The catalogue teaches, it doesn’t tell. A specific library
version named in a static prompt is a slow-motion bug; the moment
that library deprecates or pivots, every output ships stale
advice. Every recommendation in PromptForge carries a three-step
contract instead of a static answer: the runtime AI fetches the
primary source, writes the verification date into a repo note,
and flags defaults that have aged. The branch is per-AI because
the wrong invocation idiom is another way to fail silently. Claude
Code is pointed at Context7 + WebFetch, Cursor at @docs, Codex
at /research, the universal fallback at plain bash + curl.
Quality has to be a test, not a vibe. “The output looked good last time” is not a guarantee for the next user. The deterministic eval gates pin retrieval recall, citation accuracy, and expected claims. The ablation table measures whether each piece of the pipeline earns its cost. Most of the bugs I caught late were the kind you can only see when you write the test that forces the failure to be visible.

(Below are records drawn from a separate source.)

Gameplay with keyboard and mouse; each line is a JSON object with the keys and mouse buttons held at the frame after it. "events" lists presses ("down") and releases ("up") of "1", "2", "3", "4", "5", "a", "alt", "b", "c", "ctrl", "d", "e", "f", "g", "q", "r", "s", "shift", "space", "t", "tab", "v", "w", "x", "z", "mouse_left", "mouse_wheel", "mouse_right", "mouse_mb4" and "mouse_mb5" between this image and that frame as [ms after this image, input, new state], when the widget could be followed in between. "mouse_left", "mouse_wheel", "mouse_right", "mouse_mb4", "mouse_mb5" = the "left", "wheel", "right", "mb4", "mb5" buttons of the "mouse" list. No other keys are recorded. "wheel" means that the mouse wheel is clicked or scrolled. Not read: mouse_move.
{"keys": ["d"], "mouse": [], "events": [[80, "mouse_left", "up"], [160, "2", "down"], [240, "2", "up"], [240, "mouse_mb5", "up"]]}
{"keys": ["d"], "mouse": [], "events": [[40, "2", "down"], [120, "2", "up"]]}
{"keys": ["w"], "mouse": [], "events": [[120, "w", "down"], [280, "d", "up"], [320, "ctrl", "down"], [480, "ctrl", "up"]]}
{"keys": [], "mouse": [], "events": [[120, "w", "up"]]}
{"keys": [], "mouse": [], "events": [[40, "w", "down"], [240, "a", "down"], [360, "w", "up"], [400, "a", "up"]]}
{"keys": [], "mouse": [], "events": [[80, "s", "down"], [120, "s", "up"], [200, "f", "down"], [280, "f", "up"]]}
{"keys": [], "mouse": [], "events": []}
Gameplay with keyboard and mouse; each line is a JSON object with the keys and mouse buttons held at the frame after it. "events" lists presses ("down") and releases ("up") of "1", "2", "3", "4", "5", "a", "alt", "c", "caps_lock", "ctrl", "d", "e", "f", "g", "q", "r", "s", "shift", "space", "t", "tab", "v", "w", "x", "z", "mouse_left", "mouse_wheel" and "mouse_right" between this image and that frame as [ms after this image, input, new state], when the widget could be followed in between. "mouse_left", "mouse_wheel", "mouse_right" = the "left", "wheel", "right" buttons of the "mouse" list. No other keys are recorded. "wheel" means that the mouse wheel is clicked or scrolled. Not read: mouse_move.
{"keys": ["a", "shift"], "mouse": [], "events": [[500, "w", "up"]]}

Errors are part of the product. “We couldn’t reach the server” reads better than “Failed to fetch”, and “the knowledge base is still being indexed, try the guided wizard instead” reads better than a 503. The structured detail still travels in the payload so the UI can branch on the underlying reason; only the visible text sits on the user’s side of the wall.
See it for yourself
A worked example of one brief flowing through the engine end-to-end lives at promptforge.uk/case-study. Static, ninety seconds to read, shows what gets picked up from the brief, the constraints flagged for the build, the suggested stack with the actual source URL for each pick, and a condensed excerpt of the meta-prompt the user receives.
Status
Live at promptforge.uk. The retrieval
demo sits at /rag; the older guided wizard at /session/new and
still works.
The roadmap from here: more golden fixtures, wider use of the
Voyage reranker now that it is wired in, and a local-CLI mode so
power users can run against their own keys.